The film certainly has a feel, one that lies not in its camerawork put within the fabric of the story. We see the anguish and desperation inherent in that moment not from quick cuts and shaky angles, but through the mere power of performance; through the skill of the actors onscreen, the selection of focus by the director, and in the film’s exceptional set design.
With films like Casablanca, the power lies in story. It lies in the drama of two lovers caught in the chaos of World War II, in the pain of sacrificing happiness for virtue. It lies in the idea of one of Bogart’s many famous lines, how ‘the lives of two people don’t amount to a hill of beans in this crazy world’.
As Citizen Kane set the standard for premier camerawork and sharp editing, Casablanca did the same for the more mainstream, plot-driven narratives seen in so many of today’s dramas and tales of romance.

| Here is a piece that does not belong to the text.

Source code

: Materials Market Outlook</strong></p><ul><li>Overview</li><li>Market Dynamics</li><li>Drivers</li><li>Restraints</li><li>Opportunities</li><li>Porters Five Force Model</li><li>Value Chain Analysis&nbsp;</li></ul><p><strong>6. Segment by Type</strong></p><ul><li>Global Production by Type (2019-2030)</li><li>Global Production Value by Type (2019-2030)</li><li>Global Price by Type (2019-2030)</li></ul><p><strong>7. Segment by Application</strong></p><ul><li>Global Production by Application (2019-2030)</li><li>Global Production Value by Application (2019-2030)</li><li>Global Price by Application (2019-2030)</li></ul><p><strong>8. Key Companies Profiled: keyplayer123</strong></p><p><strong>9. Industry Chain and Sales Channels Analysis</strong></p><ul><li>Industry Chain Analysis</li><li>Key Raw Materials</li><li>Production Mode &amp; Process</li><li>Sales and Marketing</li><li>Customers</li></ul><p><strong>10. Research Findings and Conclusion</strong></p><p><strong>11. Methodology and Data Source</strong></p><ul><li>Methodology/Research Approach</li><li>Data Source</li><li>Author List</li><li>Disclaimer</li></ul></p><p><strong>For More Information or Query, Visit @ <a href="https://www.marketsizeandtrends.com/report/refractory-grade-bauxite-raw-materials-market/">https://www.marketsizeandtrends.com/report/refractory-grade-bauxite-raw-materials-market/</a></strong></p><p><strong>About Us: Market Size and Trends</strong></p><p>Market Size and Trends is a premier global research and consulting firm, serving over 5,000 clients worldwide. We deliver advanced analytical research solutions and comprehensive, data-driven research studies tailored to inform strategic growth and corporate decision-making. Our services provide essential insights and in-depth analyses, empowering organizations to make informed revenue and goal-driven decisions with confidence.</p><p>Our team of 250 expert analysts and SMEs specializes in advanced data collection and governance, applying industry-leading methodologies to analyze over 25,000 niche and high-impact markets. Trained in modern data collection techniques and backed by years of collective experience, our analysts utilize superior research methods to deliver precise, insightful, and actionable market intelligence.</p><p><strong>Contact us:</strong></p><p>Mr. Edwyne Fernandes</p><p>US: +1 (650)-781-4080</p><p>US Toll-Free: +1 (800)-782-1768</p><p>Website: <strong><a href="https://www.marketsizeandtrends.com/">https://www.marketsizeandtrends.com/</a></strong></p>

How do you even begin to approach a matter of such magnitude? What kind of journalist am I? I think now about whether it has something to do with the idea that I may not really be as affected by the films as I put on. They are great films. There is no questioning that. And I appreciate them for what they stand for and their own respective legacies, but I wonder whether I am writing this because I feel I have to. I am a film critic after all, and if I cannot write a review about the two universally accepted gods of motion pictures, then I might as well throw in the towel, right? How do you know when you’re ready for film criticism? I love film, there is no doubt there. But for a man to write a spiel about every goddamn movie is more trouble than I ever imagined. And with old films, with legends like Casablanca and Citizen Kane, the task becomes even harder due to the fact that everything has been said. So why bother? Should I spend time and energy in reassuring everybody I agree that they are monumental, that they cannot be replicated. I am left with nothing more than giving the crass label of ‘see it’ or ‘skip it’ to these films, and to movies in the future that I don’t give a rats ass about and probably won’t see again for years if ever again. I’m no film critic. Might as well watch Transformers and grab the potato chips.
—
Part III
Poetry. Music. Film. I have concluded that none of these things can be analyzed in any conventional, structured fashion. Not anymore. This is due to the fact that it has been done for centuries and it’s growing old. We are getting tired of it and the times are calling for a new angle. A new order of things to wake us from the slumber of complacency. Complacency is the unforeseen enemy in this approaching era, in which we find an increasing variety of ways to live on autopilot in the wake of a revolution that is as false as the neon lights of Las Vegas.
The real revolution will occur in the frontier that is the human mind, and if it has taken full effect, then I think whatever residuals take shape from the material revolution will be irrelevant.